Hari ini disebut sebagai hari yang penuh dengan rahmat dan doa yang diterima oleh Allah SWT.Adapun soal wafatnya seseorang pada hari Jumat, dalam beberapa riwayat hadits. 

Nabi Muhammad SAW bersabda bahwa orang yang wafat pada hari Jumat atau malam Jumat akan dijauhkan dari siksa kubur. Salah satu hadits yang terkenal berbunyi:

Baca juga :

"Barangsiapa yang wafat pada hari Jumat, maka dia akan dijaga dari siksa kubur." (HR. Ahmad dan at-Tirmidzi)

Hadits ini memberikan pengertian bahwa wafat pada hari Jumat memiliki keutamaan tersendiri, di mana orang tersebut akan mendapat perlindungan dari Allah dari azab kubur. 

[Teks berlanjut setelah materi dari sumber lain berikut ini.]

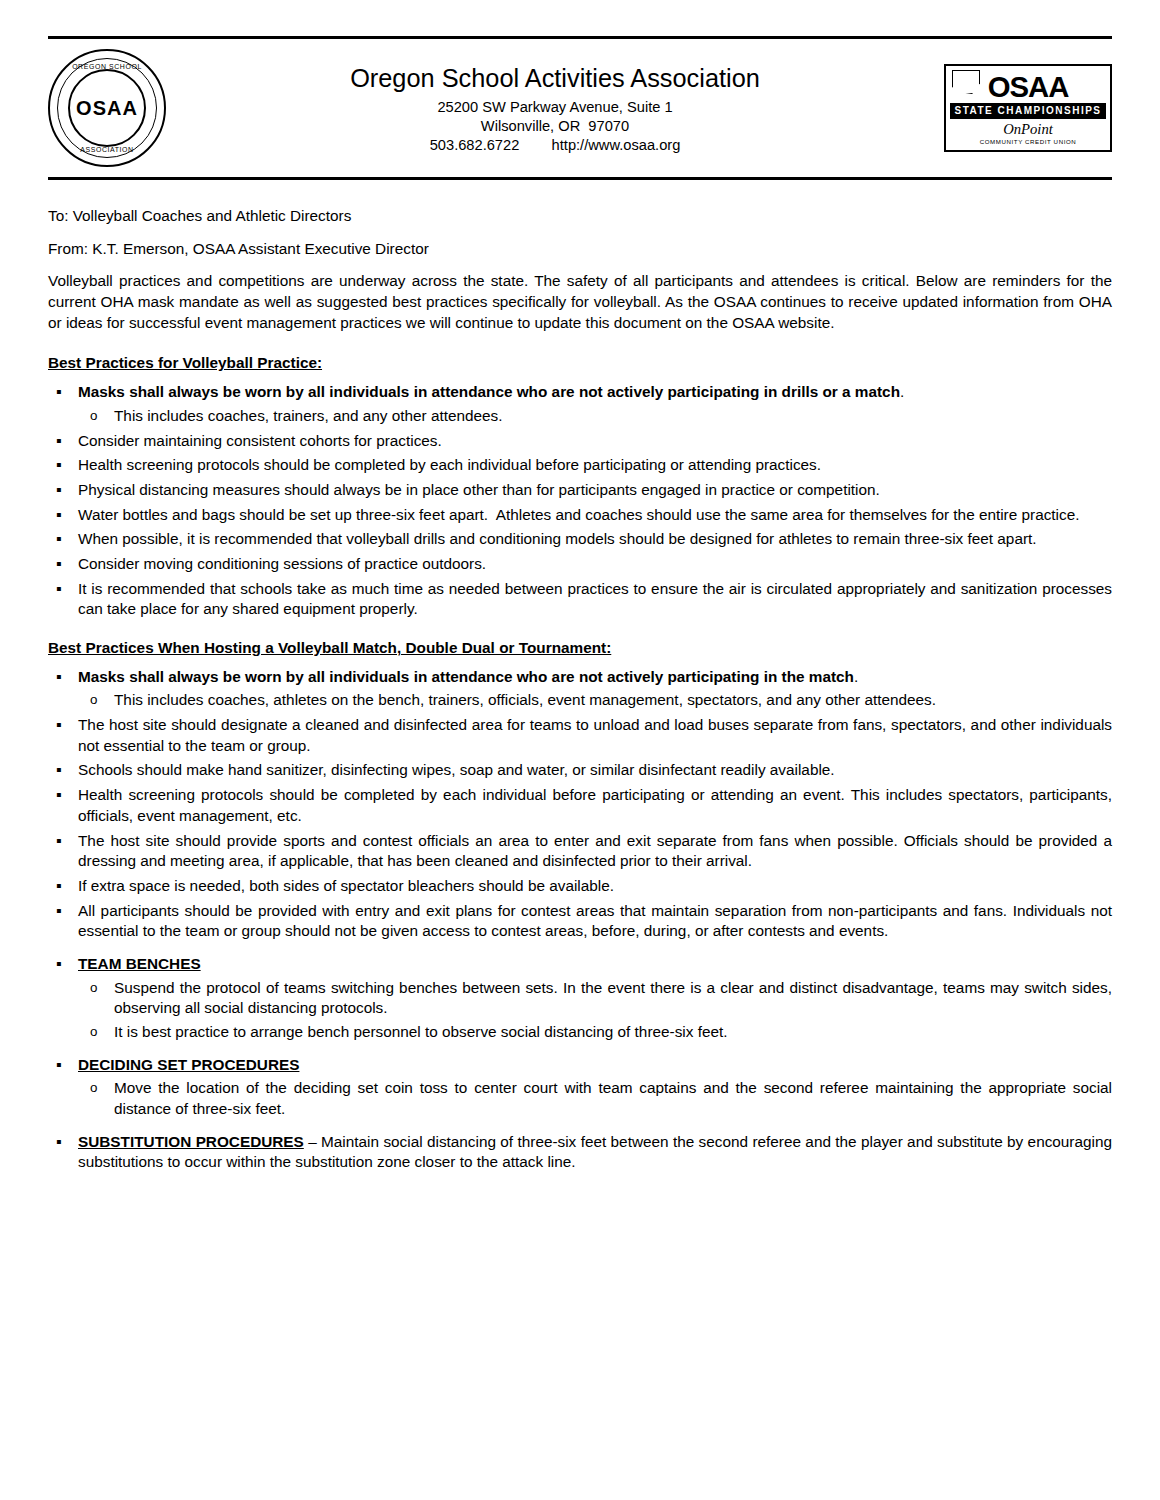Oregon School Activities Association
OSAA
SINCE 1918
Oregon School Activities Association
25200 SW Parkway Avenue, Suite 1
Wilsonville, OR 97070
503.682.6722 http://www.osaa.org
OSAA
STATE CHAMPIONSHIPS
OnPoint
COMMUNITY CREDIT UNION
To: Volleyball Coaches and Athletic Directors
From: K.T. Emerson, OSAA Assistant Executive Director
Volleyball practices and competitions are underway across the state. The safety of all participants and attendees is critical. Below are reminders for the current OHA mask mandate as well as suggested best practices specifically for volleyball. As the OSAA continues to receive updated information from OHA or ideas for successful event management practices we will continue to update this document on the OSAA website.
Best Practices for Volleyball Practice:
Masks shall always be worn by all individuals in attendance who are not actively participating in drills or a match.
This includes coaches, trainers, and any other attendees.
Consider maintaining consistent cohorts for practices.
Health screening protocols should be completed by each individual before participating or attending practices.
Physical distancing measures should always be in place other than for participants engaged in practice or competition.
Water bottles and bags should be set up three-six feet apart. Athletes and coaches should use the same area for themselves for the entire practice.
When possible, it is recommended that volleyball drills and conditioning models should be designed for athletes to remain three-six feet apart.
Consider moving conditioning sessions of practice outdoors.
It is recommended that schools take as much time as needed between practices to ensure the air is circulated appropriately and sanitization processes can take place for any shared equipment properly.
Best Practices When Hosting a Volleyball Match, Double Dual or Tournament:
Masks shall always be worn by all individuals in attendance who are not actively participating in the match.
This includes coaches, athletes on the bench, trainers, officials, event management, spectators, and any other attendees.
The host site should designate a cleaned and disinfected area for teams to unload and load buses separate from fans, spectators, and other individuals not essential to the team or group.
Schools should make hand sanitizer, disinfecting wipes, soap and water, or similar disinfectant readily available.
Health screening protocols should be completed by each individual before participating or attending an event. This includes spectators, participants, officials, event management, etc.
The host site should provide sports and contest officials an area to enter and exit separate from fans when possible. Officials should be provided a dressing and meeting area, if applicable, that has been cleaned and disinfected prior to their arrival.
If extra space is needed, both sides of spectator bleachers should be available.
All participants should be provided with entry and exit plans for contest areas that maintain separation from non-participants and fans. Individuals not essential to the team or group should not be given access to contest areas, before, during, or after contests and events.
TEAM BENCHES
Suspend the protocol of teams switching benches between sets. In the event there is a clear and distinct disadvantage, teams may switch sides, observing all social distancing protocols.
It is best practice to arrange bench personnel to observe social distancing of three-six feet.
DECIDING SET PROCEDURES
Move the location of the deciding set coin toss to center court with team captains and the second referee maintaining the appropriate social distance of three-six feet.
SUBSTITUTION PROCEDURES – Maintain social distancing of three-six feet between the second referee and the player and substitute by encouraging substitutions to occur within the substitution zone closer to the attack line.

Meski demikian, para ulama sepakat bahwa hal ini bukan berarti menjamin bahwa seseorang yang wafat pada hari Jumat pasti akan masuk surga, karena amal perbuatan seseorang tetaplah penentu utama.

Hari Jumat, selain menjadi waktu yang sangat mulia, juga merupakan waktu untuk melakukan ibadah yang lebih intens. Umat Muslim diwajibkan untuk melaksanakan shalat Jumat, yang merupakan salah satu kewajiban paling utama bagi kaum pria. 

Di hari ini, banyak doa yang dipanjatkan kepada Allah SWT, dan umat Muslim diminta untuk berusaha agar dapat meraih keberkahan hari tersebut. Hal ini tidak hanya terkait dengan yang hidup, tetapi juga mereka yang sudah wafat. 

Oleh karena itu, keyakinan bahwa wafat pada hari Jumat adalah pertanda baik tidak hanya dilihat dari sisi spiritualitas hidup, tetapi juga dari sisi penghormatan terhadap hari yang penuh berkah ini.

Bagi keluarga yang ditinggalkan, terutama yang kehilangan anggota keluarga pada hari Jumat, percaya bahwa orang yang mereka cintai mendapatkan kemuliaan dan perlindungan dari Allah dapat memberikan rasa ketenangan. 

Keyakinan ini memberikan harapan bahwa orang yang wafat pada hari Jumat mendapat kemudahan di alam kubur dan kelak di akhirat. Hal ini tentu bisa menjadi penghibur di tengah kesedihan.

Namun, tidak dapat dipungkiri bahwa konsep pertanda baik ini tetap bersifat subjektif, tergantung pada pandangan dan keyakinan masing-masing individu. Banyak orang yang percaya, namun ada juga yang menganggap ini hanya sekadar mitos belaka.